▶ **TO DO**:
[1] According to the match summaries, what injury forces West Perth ruckman Basil Zempalis out of the game?
[2] Reproduce the match summaries between "Perth’s severe off-field" and "almost 40 possessions.", inclusive.

▶ **PAGE TEXT**:
○ ○ ○ ○ ○

Ex-Swan Districts star and rookie Perth coach Tom Mullooly is openly critical of his players’ commitment after the black and whites overwhelm his team, saying that on match days they have unlearned what he teaches them despite training very well.
Burracoppin farmer Graham Kerse shows West Perth have overcome the difficult loss of centreman Menaglio from 1989, as his skill allows West Perth to overpower East Fremantle after a poor start.
A frightening collision with Stephen Hooper leaves West Perth’s sole ruckman Basil Zempalis out of the game with a collapsed lung, and the Falcons’ chances disappear as Hooper – suspended for four matches at the following tribunal meeting – takes complete control in the ruck and allows the Royal centreline total control.
Perth kick 7.6 (48) with a strong wind in the first quarter before the revitalised Brian Peake has eleven kicks in the second quarter to restrict South Fremantle to three behinds with the wind in a heavy rain shower that prevents the Bulldogs coming back.
Angular ruckman Stephen Walsey, playing for the first time after a clearance dispute with East Perth, easily beats Travis Edmonds and Shane Strempel to secure an upset victory for the Falcons.
The 114-point second quarter aggregate, with Claremont kicking 12.4 and East Perth 6.2, is an all-time WAFL/WANFL/WASFL/Westar record for a second quarter. East Perth discard Nathan Brooks shows superb skill in delivering the ball, whilst Joe Cormack roves superbly for seven goals.
Five days after a bruising local derby, South Fremantle – down to eighteen fit men due to injuries – produce a superb display of stamina to get over a Swan Districts team rebounding from their loss to West Perth.
Claremont virtually end hopes of a Falcon revival with a second crushing win, marred only by a six-goal Falcon burst late in the second quarter. With this win, Claremont had won their last four encounters by an average of 112 points.
South Fremantle make an amazing comeback from 0.5 (5) to 7.9 (51) behind in time-on of the second quarter, shattering the Lions as 1986 Teal Cup star Richard Graham finally fulfils his promise.
Perth take a first step towards solving their severe financial plight when they prove too good for West Perth after an even first half. Falcon coach Michalczyk orders a 6:00 a.m. Wednesday training run as a response to this collapse.
Swan Districts become the first club to win for a second time with the record deficit of twelve fewer scoring shots. Their post-game celebration of a dour, close-checking win is compared by critics to that occurring in the concurrent soccer World Cup.
Perth’s severe off-field trouble again appears to rally the club as 1987 Sandover Medallist Mark Watson returns to that season’s form with almost 40 possessions.
West Perth move off the bottom by humiliating a depleted Subiaco, with full-forwards Matt Cullen, whom Subiaco rudely said they did not want, leading a powerful goal-to-goal line with five majors.
South’s physical, low-to-the-ground play in the rain sees them never in danger against an inaccurate Tiger outfit who miss thirteen shots before their first goal 29 minutes into the second quarter. At half-forward, Maurice Rioli shows himself still one of the best wet-weather footballers in the business, whilst Craig Edwards is outstanding in the ruck.

○ ○ ○ ○ ○

▶ **PROVIDED MATERIAL**:

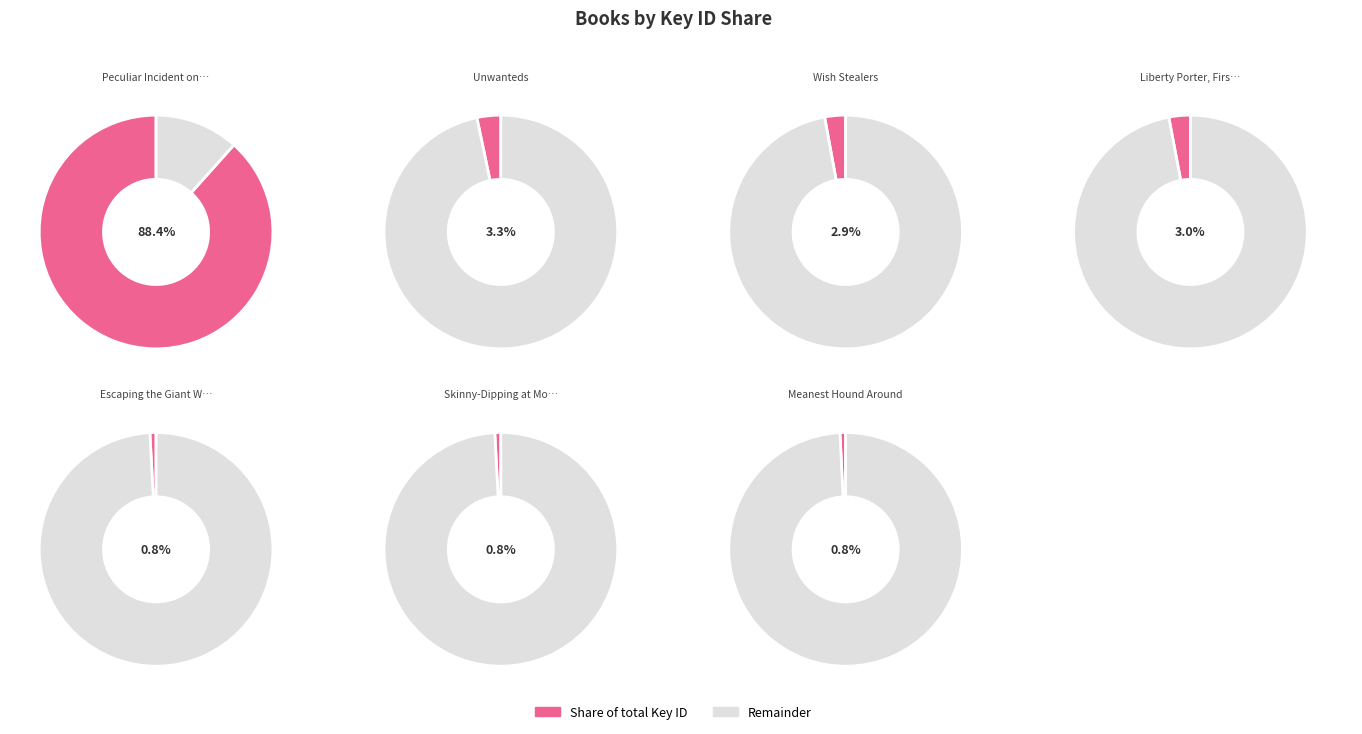

To the nearest percent, what is the difference between the largest and smallest slice percentages?

88%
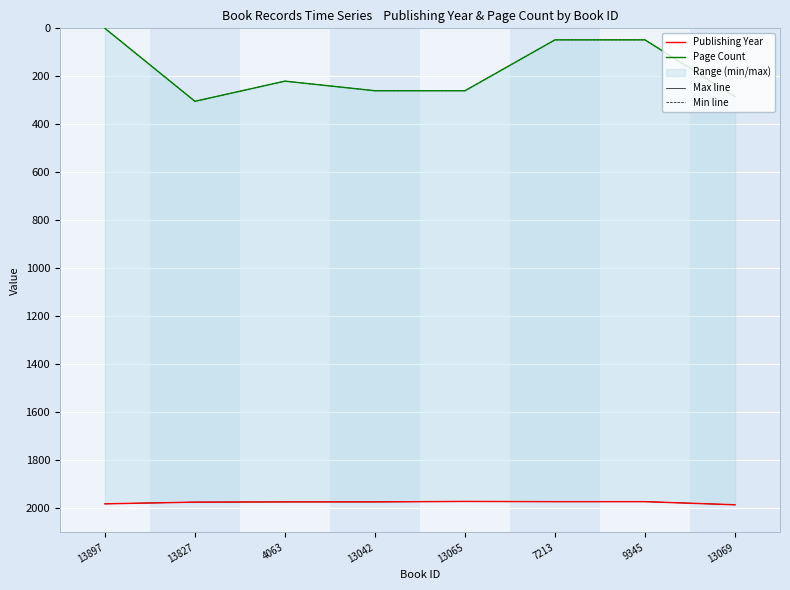

In Min line, how many points are higher than both neighbors (excluding endpoints)?

1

○ ○ ○ ○ ○

▶ **ANSWERS TO THE TASKS**:
[1] A collapsed lung.

[2]
Perth’s severe off-field trouble again appears to rally the club as 1987 Sandover Medallist Mark Watson returns to that season’s form with almost 40 possessions.